AUFGABEN
1) Wie viele Bachelor- und Diplomstudien haben laut dem Text über Zugangsbeschränkungen an der Universität Wien mittlerweile Aufnahmetests?
2) Welche Fächer nennt der Text über Zugangsbeschränkungen, in denen der Aufnahmetest mangels Anmeldungen nicht durchgeführt werden musste? Zähle alle auf.
3) Führe den Text über Zugangsbeschränkungen an Österreichs Universitäten im Anschluss an seinen letzten Satz fort.

═══ ANGEZEIGTER TEXT ═══

Zugangsbeschränkungen treffen die ärmsten Studierenden
Österreichs Universitäten sind überlaufen. Aufnahmetests und Studiengebühren müssen fair ausgestaltet sein.
An der Wirtschaftsuniversität Wien sind Atomuhren verhasst. Das liegt nicht an der Liebe zur Unpünktlichkeit der Studierenden, sondern daran, dass sie nötig sind, um sich für Kurse zu registrieren. Um in die gewünschte Lehrveranstaltung zu kommen, muss man Zehntelsekunden, nachdem die Anmeldung möglich ist, auf den richtigen Knopf drücken. Sonst ist sie schnell ausgebucht.
Überlaufene Bachelor-Studiengänge sind nicht neu. Sie sind der Grund, warum mehr und mehr Universitäten Zugangsbeschränkungen einführen. An der Universität Wien haben mittlerweile 19 Bachelor- und Diplomstudien Aufnahmetests. Und diese wirken, wie die Beantwortung einer parlamentarischen Anfrage zeigte: In Fächern wie Soziologie, Anglistik und Amerikanistik sowie Rechtswissenschaften gab es so wenige Anmeldungen, dass der Test nicht durchgeführt werden musste.

═══ DATENAUSZUG ═══

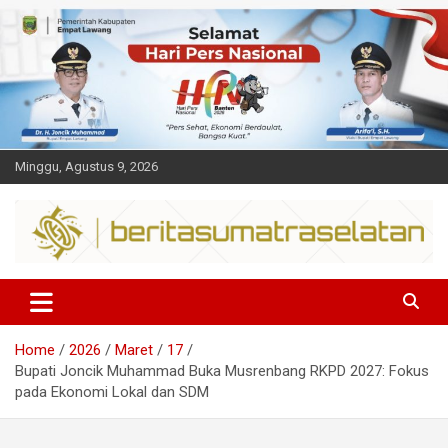
Skip
to
content
Minggu, Agustus 9, 2026
Dalam berita
Sumsel
Home
2026
Maret
17
Bupati Joncik Muhammad Buka Musrenbang RKPD 2027: Fokus
pada Ekonomi Lokal dan SDM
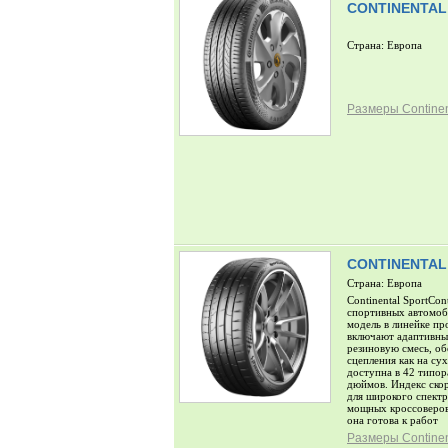
CONTINENTAL
Страна: Европа
Размеры Continent
CONTINENTAL
Страна: Европа
Continental SportCo
спортивных автомоб
модель в линейке п
включают адаптивны
резиновую смесь, о
сцепления как на су
доступна в 42 типор
дюймов. Индекс ско
для широкого спектр
мощных кроссоверов
она готова к работ
Размеры Continent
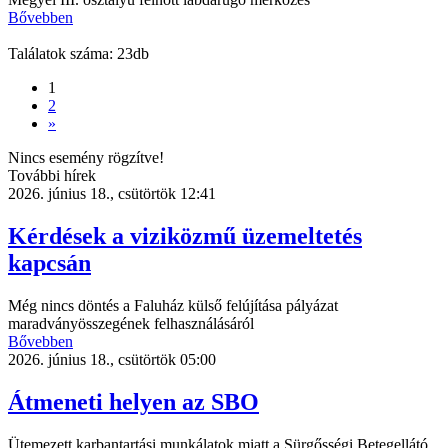
Bővebben
Találatok száma: 23db
1
2
»
Nincs esemény rögzítve!
További hírek
2026. június 18., csütörtök 12:41
Kérdések a viziközmű üzemeltetés
kapcsán
Még nincs döntés a Faluház külső felújítása pályázat
maradványösszegének felhasználásáról
Bővebben
2026. június 18., csütörtök 05:00
Átmeneti helyen az SBO
Ütemezett karbantartási munkálatok miatt a Sürgősségi Betegellátó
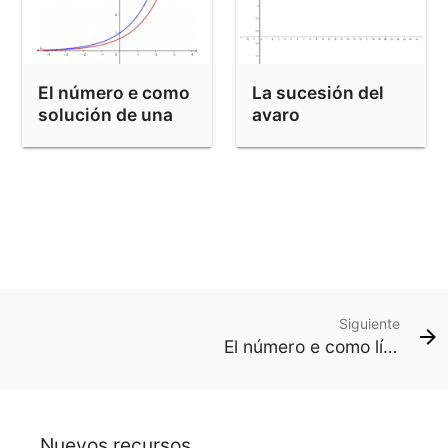
El número e como
La sucesión del
solución de una
avaro
ecuación
diferencial
Siguiente
El número e como límite y como serie
Nuevos recursos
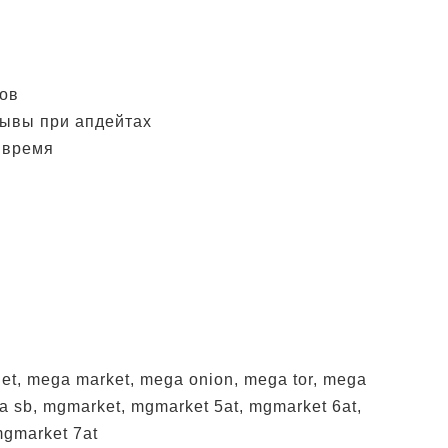
ров
рывы при апдейтах
 время
net, mega market, mega onion, mega tor, mega
ga sb, mgmarket, mgmarket 5at, mgmarket 6at,
mgmarket 7at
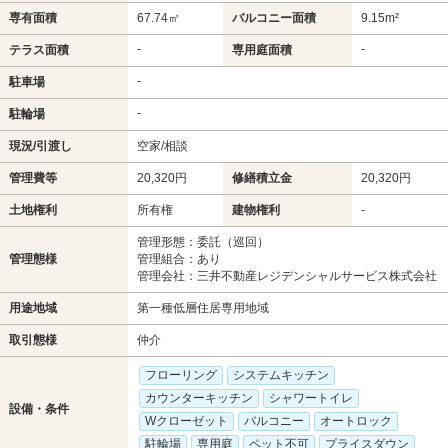
専有面積
67.74㎡
バルコニー面積
9.15m²
-
-
テラス面積
専用庭面積
-
駐車場
-
駐輪場
現況/引渡し
空家/相談
管理費等
20,320円
修繕積立金
20,320円
土地権利
所有権
建物権利
-
管理形態：委託（巡回）
管理態様
管理組合：あり
管理会社：三井不動産レジデンシャルサービス株式会社
用途地域
第一種低層住居専用地域
取引態様
仲介
フローリング
システムキッチン
カウンターキッチン
シャワートイレ
設備・条件
Wクローゼット
バルコニー
オートロック
駐輪場
専用庭
ペット不可
プライスダウン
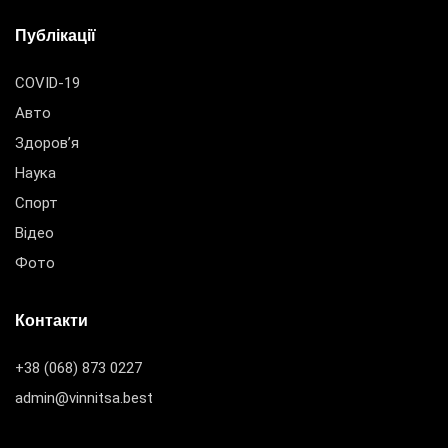
Публікації
COVID-19
Авто
Здоров’я
Наука
Спорт
Відео
Фото
Контакти
+38 (068) 873 0227
admin@vinnitsa.best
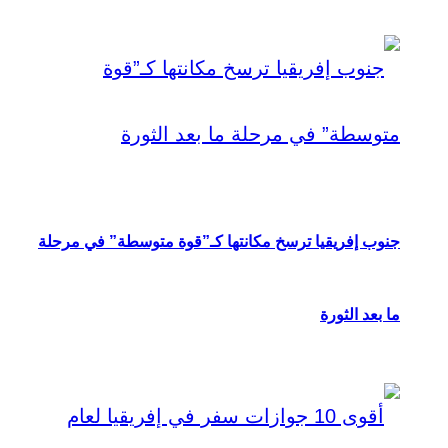
جنوب إفريقيا ترسخ مكانتها كـ”قوة متوسطة” في مرحلة
ما بعد الثورة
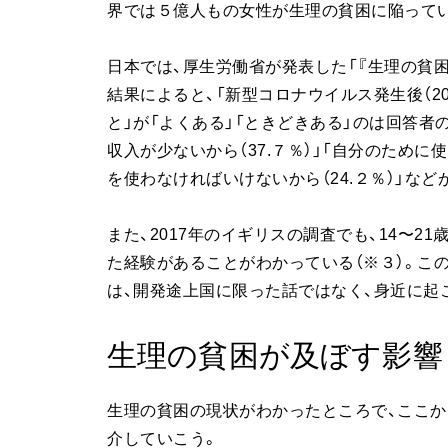
界では５億人もの女性が生理の貧困に陥って
日本では、厚生労働省が発表した「『生理の貧
結果によると、「新型コロナウイルス発生後（2
と」が「よくある」「ときどきある」のは回答者の
収入が少ないから（37.７％）」「自分のために
を使わなければいけないから（24.２％）」など
また、2017年のイギリスの調査でも、14〜2
た経験があることがわかっている（※３）。こ
は、開発途上国に限った話ではなく、身近に起
生理の貧困が及ぼす影響
生理の貧困の現状がわかったところで、ここか
介していこう。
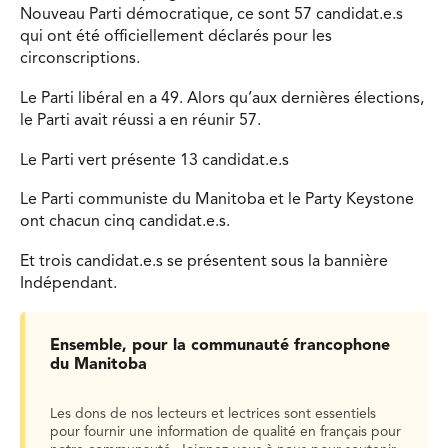
Nouveau Parti démocratique, ce sont 57 candidat.e.s
qui ont été officiellement déclarés pour les
circonscriptions.
Le Parti libéral en a 49. Alors qu’aux dernières élections,
le Parti avait réussi a en réunir 57.
Le Parti vert présente 13 candidat.e.s
Le Parti communiste du Manitoba et le Party Keystone
ont chacun cinq candidat.e.s.
Et trois candidat.e.s se présentent sous la bannière
Indépendant.
Ensemble, pour la communauté francophone
du Manitoba
Les dons de nos lecteurs et lectrices sont essentiels
pour fournir une information de qualité en français pour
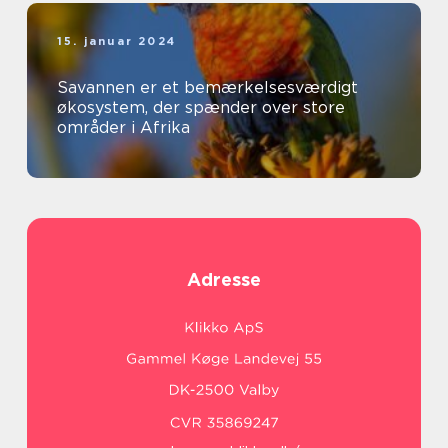
15. januar 2024
Savannen er et bemærkelsesværdigt
økosystem, der spænder over store
områder i Afrika
Adresse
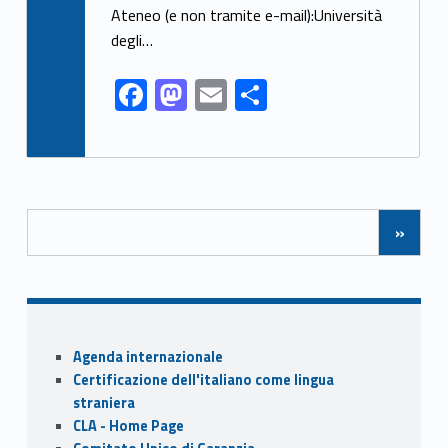
k
Ateneo (e non tramite e-mail):Università
degli…
F
M
E
S
ac
as
m
h
e
to
ai
ar
b
d
l
e
Posts Navigation
o
o
»
o
n
k
Sidebar
Agenda internazionale
Certificazione dell'italiano come lingua
straniera
CLA - Home Page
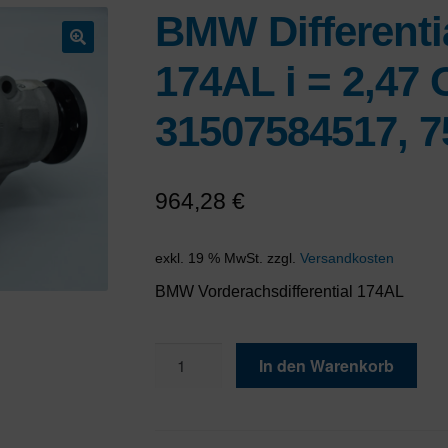
BMW Differenti
🔍
174AL i = 2,47
31507584517, 7
964,28
€
exkl. 19 % MwSt.
zzgl.
Versandkosten
BMW Vorderachsdifferential 174AL
BMW
In den Warenkorb
Differential
Vorderachse
174AL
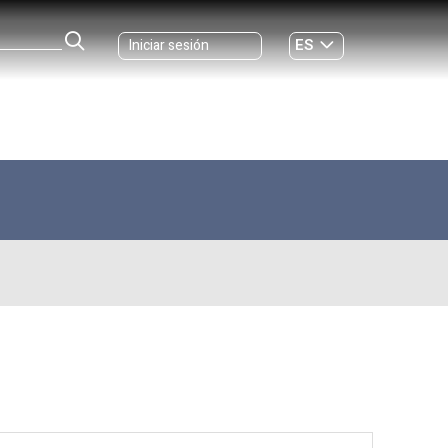
ES
Iniciar sesión
GL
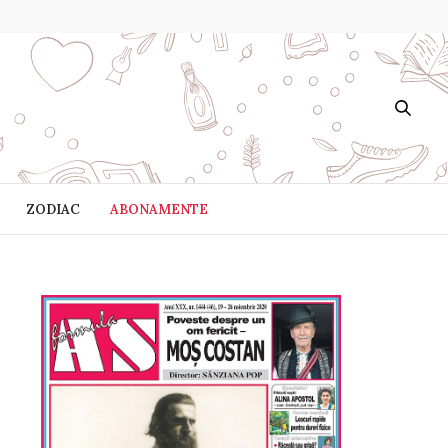
ZODIAC
ABONAMENTE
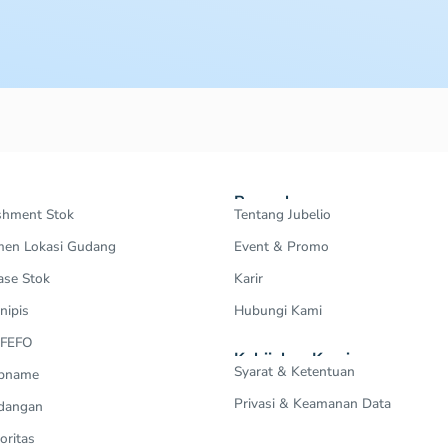
Perusahaan
shment Stok
Tentang Jubelio
en Lokasi Gudang
Event & Promo
ase Stok
Karir
nipis
Hubungi Kami
 FEFO
Kebijakan Kami
Syarat & Ketentuan
Opname
Privasi & Keamanan Data
dangan
oritas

═══

ERGEBNISSE
1) 19 Bachelor- und Diplomstudien.

2) Soziologie, Anglistik und Amerikanistik, Rechtswissenschaften

3)
Eine Win-win-Situation, in der Studierende vorab testen, ob das Fach das richtige für sie ist, während die Uni nicht mit Überbelegung zu kämpfen hat? Nein. Ein solches System ist unfair. Nicht nur, dass die Anmeldefrist mitten in der Maturazeit liegt; es werden auch 50 Euro Gebühr pro Testanmeldung fällig. Findet der Test nicht statt, wird der Betrag nicht zurückerstattet. Anstatt die Universitäten auszufinanzieren, wird der Zugang auf Kosten jener Menschen beschränkt, die es ohnehin schwer haben. Menschen aus niedrigen Schichten sind an Österreichs Unis unterrepräsentiert. Gerade 16,7 Prozent der Studienanfängerinnen und -anfänger hatten laut Studierendensozialerhebung aus dem Jahr 2015 Eltern, deren höchster Bildungsabschluss eine Lehre war.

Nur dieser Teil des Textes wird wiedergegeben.